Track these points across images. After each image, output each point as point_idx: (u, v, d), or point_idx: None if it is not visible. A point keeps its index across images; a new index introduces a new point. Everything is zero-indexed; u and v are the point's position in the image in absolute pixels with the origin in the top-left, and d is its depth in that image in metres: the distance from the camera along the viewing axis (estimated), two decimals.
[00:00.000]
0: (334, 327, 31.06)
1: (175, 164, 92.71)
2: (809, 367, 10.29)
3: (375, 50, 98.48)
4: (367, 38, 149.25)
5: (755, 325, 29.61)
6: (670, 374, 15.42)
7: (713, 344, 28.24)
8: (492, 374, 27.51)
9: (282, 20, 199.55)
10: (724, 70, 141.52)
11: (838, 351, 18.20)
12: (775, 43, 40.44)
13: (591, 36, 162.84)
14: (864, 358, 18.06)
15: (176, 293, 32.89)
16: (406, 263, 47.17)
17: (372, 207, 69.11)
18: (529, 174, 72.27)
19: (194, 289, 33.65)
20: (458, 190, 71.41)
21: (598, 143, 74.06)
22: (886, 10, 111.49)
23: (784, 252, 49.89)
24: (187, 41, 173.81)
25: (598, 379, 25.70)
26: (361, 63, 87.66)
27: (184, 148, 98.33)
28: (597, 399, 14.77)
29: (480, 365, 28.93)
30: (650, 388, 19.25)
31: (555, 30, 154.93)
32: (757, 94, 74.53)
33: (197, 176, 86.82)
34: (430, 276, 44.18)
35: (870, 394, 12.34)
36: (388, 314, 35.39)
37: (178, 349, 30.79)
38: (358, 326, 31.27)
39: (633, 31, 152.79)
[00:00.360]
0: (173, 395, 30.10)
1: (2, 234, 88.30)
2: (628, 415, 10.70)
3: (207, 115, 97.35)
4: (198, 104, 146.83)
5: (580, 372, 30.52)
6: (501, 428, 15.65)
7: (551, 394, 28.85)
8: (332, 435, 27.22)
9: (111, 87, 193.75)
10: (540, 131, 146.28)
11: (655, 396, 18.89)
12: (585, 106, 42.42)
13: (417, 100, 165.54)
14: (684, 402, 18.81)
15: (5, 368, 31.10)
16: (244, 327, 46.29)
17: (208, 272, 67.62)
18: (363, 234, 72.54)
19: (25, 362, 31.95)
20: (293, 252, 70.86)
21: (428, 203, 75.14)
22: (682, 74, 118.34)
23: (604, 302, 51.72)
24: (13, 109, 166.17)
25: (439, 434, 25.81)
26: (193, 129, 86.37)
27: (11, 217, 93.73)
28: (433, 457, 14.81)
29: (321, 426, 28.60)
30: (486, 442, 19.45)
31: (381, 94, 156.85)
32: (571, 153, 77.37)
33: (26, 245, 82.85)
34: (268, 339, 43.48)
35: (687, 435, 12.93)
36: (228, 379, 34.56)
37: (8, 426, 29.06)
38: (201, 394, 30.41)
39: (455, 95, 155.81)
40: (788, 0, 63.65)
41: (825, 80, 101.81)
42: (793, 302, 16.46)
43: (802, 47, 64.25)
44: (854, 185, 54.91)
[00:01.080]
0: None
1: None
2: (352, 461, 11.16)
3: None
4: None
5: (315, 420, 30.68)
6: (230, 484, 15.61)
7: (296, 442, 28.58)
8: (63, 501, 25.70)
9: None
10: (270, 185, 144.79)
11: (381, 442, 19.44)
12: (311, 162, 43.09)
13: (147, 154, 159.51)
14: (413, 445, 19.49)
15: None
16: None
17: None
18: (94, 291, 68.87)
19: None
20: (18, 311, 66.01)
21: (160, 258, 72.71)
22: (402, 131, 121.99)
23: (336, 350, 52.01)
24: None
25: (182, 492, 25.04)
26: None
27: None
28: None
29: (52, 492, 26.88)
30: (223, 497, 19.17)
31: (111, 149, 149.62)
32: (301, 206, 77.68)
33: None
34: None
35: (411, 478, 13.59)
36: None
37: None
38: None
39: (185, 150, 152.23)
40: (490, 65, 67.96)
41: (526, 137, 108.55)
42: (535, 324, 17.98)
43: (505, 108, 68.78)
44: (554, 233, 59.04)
▬▬▬▬▬▬
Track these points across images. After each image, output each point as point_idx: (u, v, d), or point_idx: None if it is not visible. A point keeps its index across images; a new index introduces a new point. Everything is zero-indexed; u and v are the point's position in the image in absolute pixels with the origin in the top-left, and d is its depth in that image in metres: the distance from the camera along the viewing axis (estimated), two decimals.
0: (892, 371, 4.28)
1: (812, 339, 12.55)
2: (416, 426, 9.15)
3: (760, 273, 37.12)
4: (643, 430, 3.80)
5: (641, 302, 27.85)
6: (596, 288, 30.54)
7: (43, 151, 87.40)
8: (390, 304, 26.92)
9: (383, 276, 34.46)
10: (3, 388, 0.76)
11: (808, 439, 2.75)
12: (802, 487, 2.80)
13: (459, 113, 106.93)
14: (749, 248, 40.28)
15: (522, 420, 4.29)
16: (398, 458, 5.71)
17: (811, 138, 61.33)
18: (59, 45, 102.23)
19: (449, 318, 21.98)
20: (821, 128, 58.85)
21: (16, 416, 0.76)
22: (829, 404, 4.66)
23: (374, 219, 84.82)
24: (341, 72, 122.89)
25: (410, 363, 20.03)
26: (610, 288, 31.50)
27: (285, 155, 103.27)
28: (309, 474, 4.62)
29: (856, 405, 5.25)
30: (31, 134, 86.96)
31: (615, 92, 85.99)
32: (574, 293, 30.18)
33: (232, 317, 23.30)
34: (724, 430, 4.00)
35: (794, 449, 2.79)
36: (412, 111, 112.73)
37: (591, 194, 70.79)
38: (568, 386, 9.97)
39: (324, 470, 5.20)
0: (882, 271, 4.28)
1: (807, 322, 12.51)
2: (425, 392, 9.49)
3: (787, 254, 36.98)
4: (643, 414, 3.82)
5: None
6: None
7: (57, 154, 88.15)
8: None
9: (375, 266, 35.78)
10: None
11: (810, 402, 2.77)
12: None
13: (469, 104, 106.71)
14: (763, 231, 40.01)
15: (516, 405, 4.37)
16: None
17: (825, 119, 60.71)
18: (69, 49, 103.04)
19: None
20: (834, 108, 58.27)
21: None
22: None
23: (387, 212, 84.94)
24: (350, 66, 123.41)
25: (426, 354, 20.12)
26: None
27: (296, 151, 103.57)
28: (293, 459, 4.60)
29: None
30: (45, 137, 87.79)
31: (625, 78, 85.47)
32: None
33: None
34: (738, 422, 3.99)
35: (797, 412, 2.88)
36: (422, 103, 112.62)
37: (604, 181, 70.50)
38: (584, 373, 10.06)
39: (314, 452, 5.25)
▬▬▬▬▬▬
-- Task description --
In the listing above, start at the line with "25: (598, 379, 25.70)", go on through the line with "39: (633, 31, 152.79)", and copy each of those lines exactly; leave out all the rest.

-- Written response --
25: (598, 379, 25.70)
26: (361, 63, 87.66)
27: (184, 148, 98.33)
28: (597, 399, 14.77)
29: (480, 365, 28.93)
30: (650, 388, 19.25)
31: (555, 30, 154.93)
32: (757, 94, 74.53)
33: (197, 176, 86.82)
34: (430, 276, 44.18)
35: (870, 394, 12.34)
36: (388, 314, 35.39)
37: (178, 349, 30.79)
38: (358, 326, 31.27)
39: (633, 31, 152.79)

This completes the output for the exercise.